_Problem requirements_
Pick up the article on Rett syndrome and mobility after its final sentence and carry it forward.

_Selected text_
....

Rett syndrome and mobility

 It’s estimated that 50% of girls and women with Rett syndrome can walk.  This leaves the other 50% using wheelchairs and other mobility aids like hoists, standing frames and sitting solutions.

People generally take walking for granted. There are so many functions in our bodies that are aided by our ability to be upright.

  • Scoliosis – It’s not clear whether being non-mobile adds to the risk of scoliosis in a girl with Rett syndrome. It’s been reported that even placing a child in hard vests or other non-surgical interventions doesn’t prevent the worsening of scoliosis. Be that as it is, it’s still advisable to always help a non-mobile person maintain proper posture. For a non-mobile person, this means a programme of posture maintenance which includes wheelchairs, standing solutions, sleep systems, etc.
  • Bodily functions – Many of our bodily functions rely on us being upright. Urinary health, bowel health, kidney functions, etc. are aided when we spend portions of our day upright and walking around.
  • General Health – Non-mobile people experience illnesses differently from those who can walk. Ear infections, chest infections…they all hit a person harder and linger longer when the body isn’t functioning as it should. For instance, a non-mobile child may experience “glue ear” for longer than a child who can walk.
  • Bones – I talked about osteoporosis a while back and one of the listed ways to prevent brittle bones was weight bearing exercise. A person who doesn’t weight bear is at a higher risk for brittle bones.
  • Lung Function – Your lungs can’t reach full capacity when you’re scrunched down in a sitting position.
  • Joints – Hip dysplasia (displaced hips) are a threat for kids with Rett, moreso for those who aren’t mobile.

While all of this can seem pretty grim, we’re so very lucky to be living in the times we’re in because there are many interventions available for non-mobile people to strengthen their bodies:

  • Wheelchairs – Obviously, the first piece of equipment a non mobile child will require is a wheelchair. In the UK, the referral for this comes through your occupational therapist and it can tak a very long time for your first assessment to happen. Bear this in mind and be aggressive about getting that referral through as early as possible. In the USA, the process looks much different. We’re in the UK, so we asked our American Facebook audience to tell us how it works. Melanie K. came back to us with this fantastic answer: “Typically, a doctor writes a prescription for a wheelchair. Then a rehab specialist (OT or PT) and a rehab tech supplier do the wheelchair evaluation. Then a letter of justification is submitted to a third party payer by the evaluation team. These payers are either private health insurance companies or Medicaid (joint state and federal funded program).” Grace currently uses a chair which is a RideDesigns custom seat on a Zippie base. We’ve also enjoyed a couple different Ottobock chairs in the past!

....

_Material provided_
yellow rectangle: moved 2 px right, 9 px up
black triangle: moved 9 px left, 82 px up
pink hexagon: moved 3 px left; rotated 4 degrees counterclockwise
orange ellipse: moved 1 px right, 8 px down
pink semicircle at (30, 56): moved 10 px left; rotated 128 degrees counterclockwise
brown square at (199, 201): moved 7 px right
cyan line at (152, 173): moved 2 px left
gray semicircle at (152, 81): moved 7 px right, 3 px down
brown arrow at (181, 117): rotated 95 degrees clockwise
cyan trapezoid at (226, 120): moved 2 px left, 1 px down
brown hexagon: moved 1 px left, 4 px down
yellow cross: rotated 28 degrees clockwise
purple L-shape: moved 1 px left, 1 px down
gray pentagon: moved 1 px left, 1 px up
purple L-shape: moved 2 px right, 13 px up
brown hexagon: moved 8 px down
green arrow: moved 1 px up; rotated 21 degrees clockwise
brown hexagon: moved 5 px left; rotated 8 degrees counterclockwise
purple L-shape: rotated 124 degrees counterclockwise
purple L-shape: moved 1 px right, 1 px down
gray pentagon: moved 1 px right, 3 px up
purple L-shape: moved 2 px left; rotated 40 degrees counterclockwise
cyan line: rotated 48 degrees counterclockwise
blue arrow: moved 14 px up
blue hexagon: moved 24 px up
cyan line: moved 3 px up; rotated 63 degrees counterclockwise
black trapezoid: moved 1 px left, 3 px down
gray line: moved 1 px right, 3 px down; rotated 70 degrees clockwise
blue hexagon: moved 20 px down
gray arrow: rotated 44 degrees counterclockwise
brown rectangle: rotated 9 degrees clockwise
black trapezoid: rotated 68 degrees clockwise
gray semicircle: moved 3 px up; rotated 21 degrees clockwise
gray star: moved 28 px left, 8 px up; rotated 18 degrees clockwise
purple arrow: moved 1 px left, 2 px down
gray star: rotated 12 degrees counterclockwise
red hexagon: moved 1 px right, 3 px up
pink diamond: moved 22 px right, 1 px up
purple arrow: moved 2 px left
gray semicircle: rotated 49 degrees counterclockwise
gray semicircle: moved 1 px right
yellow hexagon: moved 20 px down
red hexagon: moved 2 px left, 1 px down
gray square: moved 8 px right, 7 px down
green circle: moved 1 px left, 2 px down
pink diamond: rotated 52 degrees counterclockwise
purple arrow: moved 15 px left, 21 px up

....

_Exercise response_
  • Standing frames – It’s highly recommended that girls with Rett have a programme of daily standing in place. More on this in a couple days. It’s a weight bearing exercise that strengthens bones, aids in the prevention of osteoporosis and allows for full lung expansion, which is especially important since girls/women with Rett can suffer with recurring chest infections. Standing also aids in hip formation and can aid in the prevention of hip dysplasia. Grace currently uses a Jenx prone stander
  • Standing wheelchairsStanding wheelchairs are a rather new invention but they’ve certainly caught our eye as a fantastic way to get your non-mobile kid up and moving around in the world in the way anyone else would.
  • Walking – If your girl can walk, get her UP! Some children lose the ability to walk during regression or even after, but make the most of it while you can and know that some kids get their walking back after regression. If your child has suddenly stopped walking, explore the possible reasons. Fear (a recent fall?) or pain (hips?) could be to blame. Encourage her and get her up as much as possible.
  • Physical therapy – When a person is unable to bear weight on their own joints, physical therapy can help you do it for them. In addition to helping form the joints, bearing weight on your joints sends signals to your brain about your body. Non-mobile people need help doing this through various therapeutic interventions which can be easily woven into every day life.

There are so many additional needs for girls & women with Rett that things like wheelchairs and the abovementioned equipment and interventions just become part of your everyday life. If your child is newly diagnosed, please know that this will get easier. I never thought I’d never get used to the added struggle of managing a life full of equipment, but you know…it really did get easier. Hang in there.